Well, after playing around with the command and trying to figure out what would actually execute, it seems you have to give it a snapshot that exactly matches the snapshot you are trying to repair. After checking it appears that the damaged file is older than all the snapshots as they all are showing almost no space used, so I’m not sure if this is going to do anything at all. I did go ahead and send a snapshot that shows up with the error in the pool status and am receiving it with the -c flag. It will be interesting to see what things look like when it’s done. Given it’s already been running for quite a few minutes I think it’s sending more than just the snapshot changes. Maybe it’s sending everything for that filesystem.

Here’s the command I am trying.

zfs send tank/tmbackup/mbp@auto-20241001.0000-2w | zfs recv -c backup/tmbackup/mbp@auto-20241001.0000-2w

winnielinnie · October 8, 2024, 11:25pm

You just issued a send for a full stream, not an incremental one.

To see how much is being sent for this stream:

zfs list -t snap -o name,refer tank/tmbackup/mbp@auto-20241001.0000-2w

The output will tell you how much data is referenced by that snapshot.
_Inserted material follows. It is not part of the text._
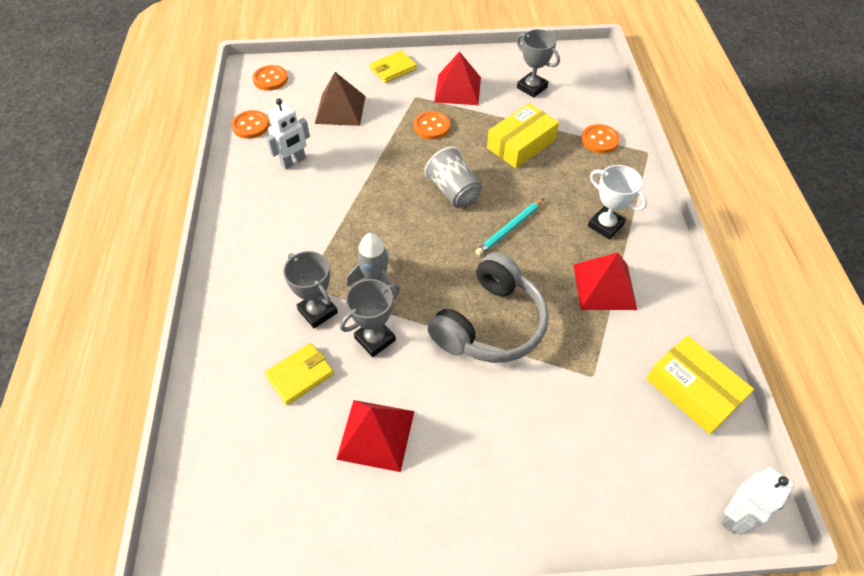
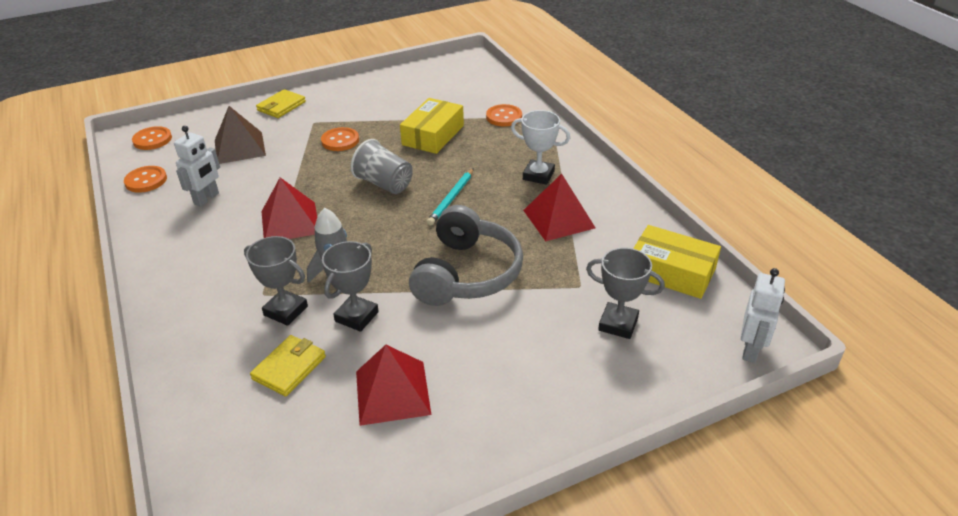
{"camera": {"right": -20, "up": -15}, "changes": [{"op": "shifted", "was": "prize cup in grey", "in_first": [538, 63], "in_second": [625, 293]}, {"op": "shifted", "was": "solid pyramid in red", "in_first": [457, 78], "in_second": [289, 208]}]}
So a full stream (of that snapshot), is how much data is being sent.

You can also invoke the -vn flags on the sender’s side (without a companion recv command), and it will tell you how large the sending stream would be. (It’s too late for that, since you already committed to an actual send.)

Kevo · October 9, 2024, 2:07am

Thanks for the hint on using -vn on the send only. I did try it on the recv after reading the docs. I think it would have only returned the info at the end of the dry run. I didn’t want to wait so I killed that and just went for it.

As for the results…

The errors are no longer showing in the status for the backup pool. So it looks like it worked. I am running a scrub now to see if any other errors turn up. If everything is good I’ll probably wait until the weekend to go ahead and replace this backup drive.

winnielinnie · October 9, 2024, 2:32am

Do the snapshots newer than auto-20241001 still exist on the destination?

Kevo · October 9, 2024, 3:29am

All the snapshots are still there. The only change I can see is it now reports no known data errors in status. I won’t know until late tomorrow if scrub returns clean so there could still be issues I don’t know about, but so far so good.

winnielinnie · October 9, 2024, 3:38am

Thank you for ~~serving as a guinea pig~~ giving this a try and sharing your experience.

It’s interesting to see this “working”.

Kevo · October 11, 2024, 5:37pm

Just to follow up with the end result. After finishing another scrub on the “healed” backup drive, I did get 2 checksum errors and status did report there were permanent errors in some files. However, there were no files listed and I could not find any evidence that there were any damaged files with any of the various things I tried to get more info on the reported error. So, I do believe the healing option worked and I think it’s a useful tool to have.

Since I was already pretty sure this drive was having issues and was planning to replace it anyway, I went ahead and replaced it. I plan on keeping it on the shelf for a week or two before I reformat it and throw it in another enclosure and run it through some testing. I might still use it for temporary transfer purposes on non-critical data if it’s not too bad off or if the problem turns out to be the enclosure and not the drive itself.